→ **Text section**:
::::::::::

This morning I had an interesting e-mail exchange about technology and the future with an historian.  I don’t know this man (whose first name is Marc); he was e-troduced to me by radio host Bob Harden.  Anyway, at one point in our e-mail exchange Marc suggested that the reason why technology in the future might prove to be economically worse for humans than it has proven to be in the past is that, in the past, technology replaced human muscle while today it replaces human brains.

Here’s a slightly edited and expanded version of my reply to Marc on this point:

It’s untrue that technology until now has replaced only our muscles; there has always been innovation that replaced our brains.  Think of Grecian auditoria that allowed the voice of one speaker to reach many more people than could be reached before such structures were devised.  (The microphone, radio, television, the Internet, etc., have, of course, only amplified this effect.)  Think of the telegraph and the telephone, each of which allowed people to share knowledge and information across great distances at low cost and, hence, reduced the need for people to keep handy, either in their own brains or in the brains of people within earshot, certain kinds of information and knowledge.  Likewise – and even more so and more obviously – think of the printing press, which enabled knowledge to be stored inexpensively with paper and ink rather than requiring that that knowledge be toted around in human brains.

Think of the abacus; think of printed multiplication tables; think of the calculus (which is a clear net-saver of brain power).  Think of the cash register.  Think of money itself, which eliminates the need to learn of the precise identities and locations of trading partners who both have the goods and services that you want and want the good or service that you are willing to exchange.

Think of roads (which embody knowledge of direction and, thus, require of travelers far less knowledge than they would otherwise require of how to get from point A to point B).  Think of paper road maps.  Think of the sextant.

::::::::::

→ **Exercise tasks**:
[1] Reproduce the stretch of the essay on technology replacing human brains from "Think of the abacus;" through "of the sextant.".
[2] Lay out the records from their start through the line containing "export const myFeature" as a Markdown table with the columns Row and Line, omitting blank lines and leaving out the pictures.
The essay and the records have nothing to do with each other.

::::::::::

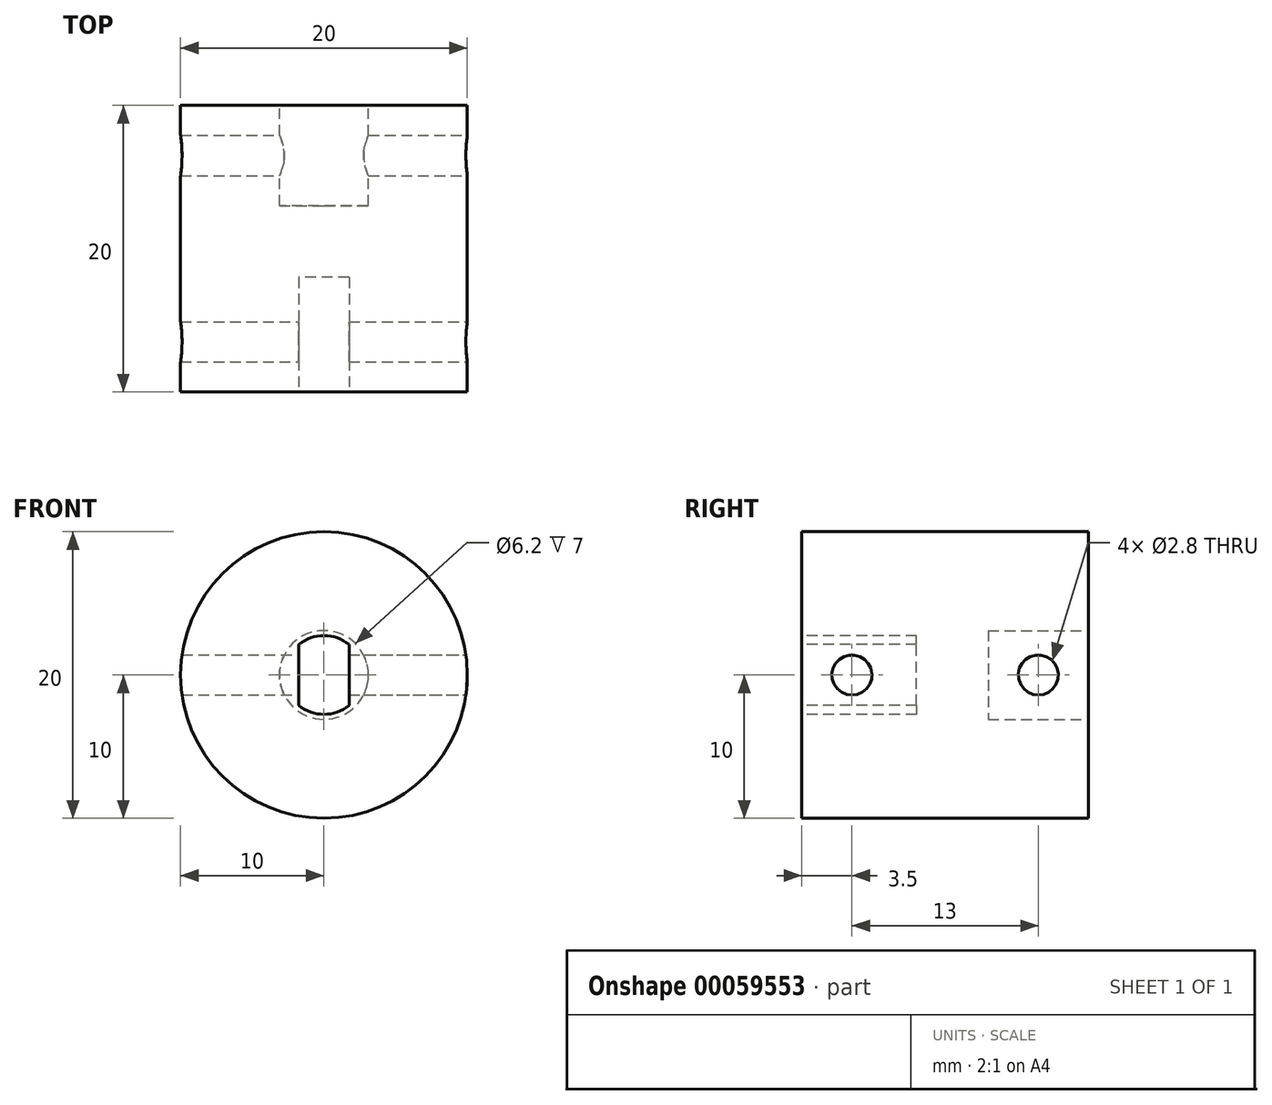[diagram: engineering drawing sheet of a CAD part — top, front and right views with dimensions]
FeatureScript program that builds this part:
annotation { "Feature Type Name" : "Feature", "Feature Type Description" : "" }
export const myFeature = defineFeature(function(context is Context, id is Id, definition is map)
    precondition{}
    {
        {
            var Q0;
            Q0=qCreatedBy(makeId("Front.planeOp"),FACE);
            var sketch = newSketch(context, id + "F0", { "sketchPlane" : qUnion([Q0])});
            skCircle(sketch, "E0", {"center": v(0, 0) * mm, "radius": 10 * mm});
            skSolve(sketch);
        }
        {
            var Q0;
            Q0 = qSketchRegion(id + "F0", true);
            extrude(context, id + "F1", {"entities" : qUnion([Q0]), "depth" : 20 * mm});
        }
        {
            var Q0;
            Q0=makeQuery(id+"F1.opExtrude","CAP_FACE",FACE,{"disambiguationData":[OSD([sQuery(id+"F0.wireOp",EDGE,"E0")])],"isStart":false});
            var sketch = newSketch(context, id + "F2", { "sketchPlane" : qUnion([Q0])});
            skArc(sketch, "E1", {"start": v(1.75, 2.12) * mm, "mid": v(0, 2.75) * mm, "end": v(-1.75, 2.12) * mm});
            skLineSegment(sketch, "E2.left", {"start": v(-1.75, -2.12) * mm, "end": v(-1.75, 2.12) * mm});
            skLineSegment(sketch, "E2.right", {"start": v(1.75, -2.12) * mm, "end": v(1.75, 2.12) * mm});
            skArc(sketch, "E3.trimOffspring", {"start": v(-1.75, -2.12) * mm, "mid": v(0, -2.75) * mm, "end": v(1.75, -2.12) * mm});
            skSolve(sketch);
        }
        {
            var Q0;
            Q0 = qSketchRegion(id + "F2", true);
            extrude(context, id + "F3", {"entities" : qUnion([Q0]), "operationType" : NewBodyOperationType.REMOVE, "oppositeDirection" : true, "depth" : 8 * mm});
        }
        {
            var Q0;
            Q0=makeQuery(id+"F1.opExtrude","CAP_FACE",FACE,{"disambiguationData":[OSD([sQuery(id+"F0.wireOp",EDGE,"E0")])],"isStart":true});
            var sketch = newSketch(context, id + "F4", { "sketchPlane" : qUnion([Q0])});
            skCircle(sketch, "E4", {"center": v(0, 0) * mm, "radius": 3.1 * mm});
            skSolve(sketch);
        }
        {
            var Q0;
            Q0 = qSketchRegion(id + "F4", true);
            extrude(context, id + "F5", {"entities" : qUnion([Q0]), "operationType" : NewBodyOperationType.REMOVE, "oppositeDirection" : true, "depth" : 7 * mm});
        }
        {
            var Q0;
            Q0=qCreatedBy(makeId("Right.planeOp"),FACE);
            var sketch = newSketch(context, id + "F6", { "sketchPlane" : qUnion([Q0])});
            skCircle(sketch, "E5", {"center": v(-3.5, 0) * mm, "radius": 1.4 * mm});
            skLineSegment(sketch, "E6", {"start": v(0, 0) * mm, "end": v(-20, 0) * mm, "construction": true});
            skLineSegment(sketch, "E7", {"start": v(-10, 0) * mm, "end": v(-10, 9.98) * mm, "construction": true});
            skCircle(sketch, "E8.MirrorC", {"center": v(-16.5, 0) * mm, "radius": 1.4 * mm});
            skSolve(sketch);
        }
        {
            var Q0;
            Q0 = qSketchRegion(id + "F6", true);
            extrude(context, id + "F7", {"entities" : qUnion([Q0]), "operationType" : NewBodyOperationType.REMOVE, "endBound" : BoundingType.SYMMETRIC, "oppositeDirection" : true, "depth" : 25 * mm});
        }
    });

::::::::::

→ **The solutions**:
[1]
Think of the abacus; think of printed multiplication tables; think of the calculus (which is a clear net-saver of brain power).  Think of the cash register.  Think of money itself, which eliminates the need to learn of the precise identities and locations of trading partners who both have the goods and services that you want and want the good or service that you are willing to exchange.

Think of roads (which embody knowledge of direction and, thus, require of travelers far less knowledge than they would otherwise require of how to get from point A to point B).  Think of paper road maps.  Think of the sextant.

[2]
| Row | Line |
|---|---|
| 1 | [diagram: engineering drawing sheet of a CAD part — top, front and right views with dimensions] |
| 2 | FeatureScript program that builds this part: |
| 3 | annotation { "Feature Type Name" : "Feature", "Feature Type Description" : "" } |
| 4 | export const myFeature = defineFeature(function(context is Context, id is Id, definition is map) |